De Bourgondiërs komen oorspronkelijk uit Scandinavië. Vele omzwervingen en veldslagen later, vestigden zij zich ten tijde van de Grote Volksverhuizingen (5de eeuw), via Polen (1ste eeuw), definitief in het oosten van Frankrijk. Hier werden zij een machtsfactor van betekenis. Na deze periode vermengden zij zich geleidelijk met de Franken en andere volken. Hun vestiging in Frankrijk werd uiteindelijk mogelijk doordat de Romeinen vanaf de vijfde eeuw niet meer in staat waren om hun grenzen te verdedigen.
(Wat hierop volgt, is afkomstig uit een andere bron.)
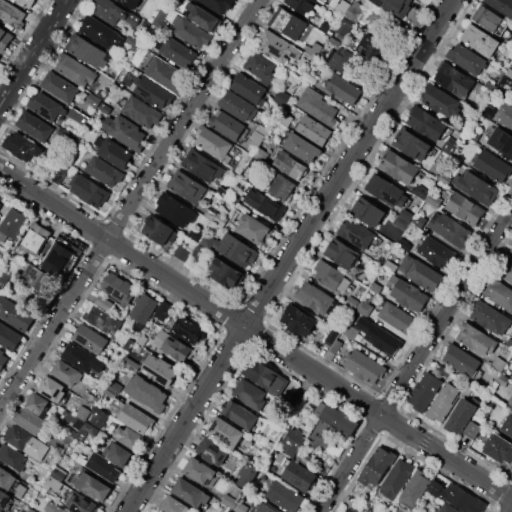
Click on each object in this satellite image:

In de late middeleeuwen maakten de Bourgondiërs zich ook meester van de welvarende Nederlanden. Zij smeedden van ons gebied een eenheid met autonome rechten voor de bevolking en gaven sjeu aan het leven van de ‘Lagelanders’. Hier mogen we ze dankbaar voor zijn! Omdat u de moeite neemt om deze column te lezen, bent u wellicht ook een levensgenieter die van goed eten, drinken en op zijn tijd een flink feest (zoals carnaval) houdt. Onze voorliefde voor een Bourgondische levensstijl komt voor een deel overeen met de overdadige luxe en weelderige levensstijl van het Bourgondische hof dat in de 15de eeuw verplaatst was naar Brussel, toen één van de rijkste steden van West-Europa. Het rijke gastronomische erfgoed van Vlamingen, Brabanders en Limburgers valt hier waarschijnlijk door te verklaren.
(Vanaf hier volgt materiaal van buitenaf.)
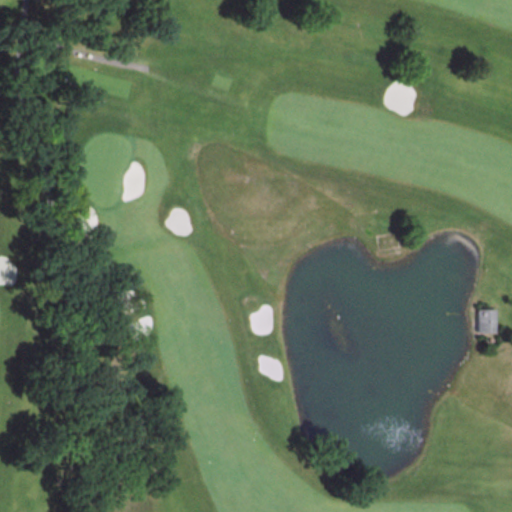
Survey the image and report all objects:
road: (82, 53)
road: (33, 130)
park: (255, 255)
building: (485, 320)
building: (485, 320)
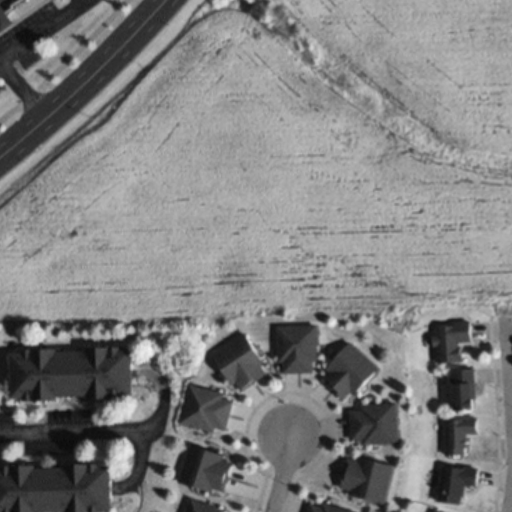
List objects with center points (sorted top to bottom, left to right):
building: (4, 12)
building: (4, 14)
road: (41, 30)
road: (63, 60)
road: (86, 83)
road: (21, 90)
crop: (275, 171)
building: (448, 341)
building: (295, 349)
building: (238, 363)
building: (68, 373)
building: (346, 373)
building: (460, 389)
building: (204, 409)
road: (509, 417)
building: (372, 424)
road: (109, 431)
building: (455, 435)
road: (137, 466)
building: (203, 470)
road: (275, 475)
building: (365, 479)
building: (453, 483)
building: (54, 488)
building: (197, 507)
building: (321, 507)
building: (432, 511)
Tegenwoordig is Bourgondië (Bourgogne) slechts nog een Franse regio met Dijon als centrum. De beste wijnen van Frankrijk en beroemde klassiekers zoals Coq au Vin komen hier vandaan. Á la Bourguignonne staat voor diverse gerechten die met rode wijn zijn bereid. Hierbij kunt u denken aan bereidingen met gepocheerde eieren, vis, gebraden kip en rundvlees. Het bekendst is de Boeuf Bourguignon. Bij dit vleesgerecht hoort een garnituur van champignons, spekjes en uitjes. Serveer met groenten en aardappels, rijst of pasta.
250 g mager spek / 1 kg stoofvlees / 25 gram bloem / 1 el tomatenpuree / 250 g zilveruitjes, bij voorkeur vers / 500 g champignons / 2 knoflooktenen, grofgehakt / (1,5 dl cognac) / 2,5 dl rode wijn (Bourgogne of Beaujolais) / 2 laurierbladen / 3 takjes peterselie / 4 takjes tijm / peper / 25 gram roomboter, in bevroren blokjes
Zet de in kleine blokjes gesneden boter weg in de diepvries. Snijdt het spek in dobbelsteentjes van 1 cm en bak ze op laag vuur uit. Verwijder het vet want dit is niet zo gezond voor u. Snijdt het stoofvlees in blokjes van ongeveer 2,5 cm en braadt ze bruin met een klontje boter, de bloem en de tomatenpuree. Voeg de uitjes toe en iets later de champignons (u kunt ook andere paddenstoelen gebruiken want deze zijn vaak nog lekkerder) en de knoflook. Na een paar minuten kunt u de wijn, cognac, kruiden en peper toevoegen (geen zout want dit zit al voldoende in het spek). Laat het 3 uurtjes sudderen op laag vuur met de deksel op de pan en meng er op het allerlaatste moment - doe dit wel geleidelijk - de ijskoude blokjes boter door. Dit noem je opmonteren. Hierdoor wordt de saus dikker en gaat mooi glanzen. De smaak wordt bovendien zachter en voller. Doen want dit maakt echt veel verschil!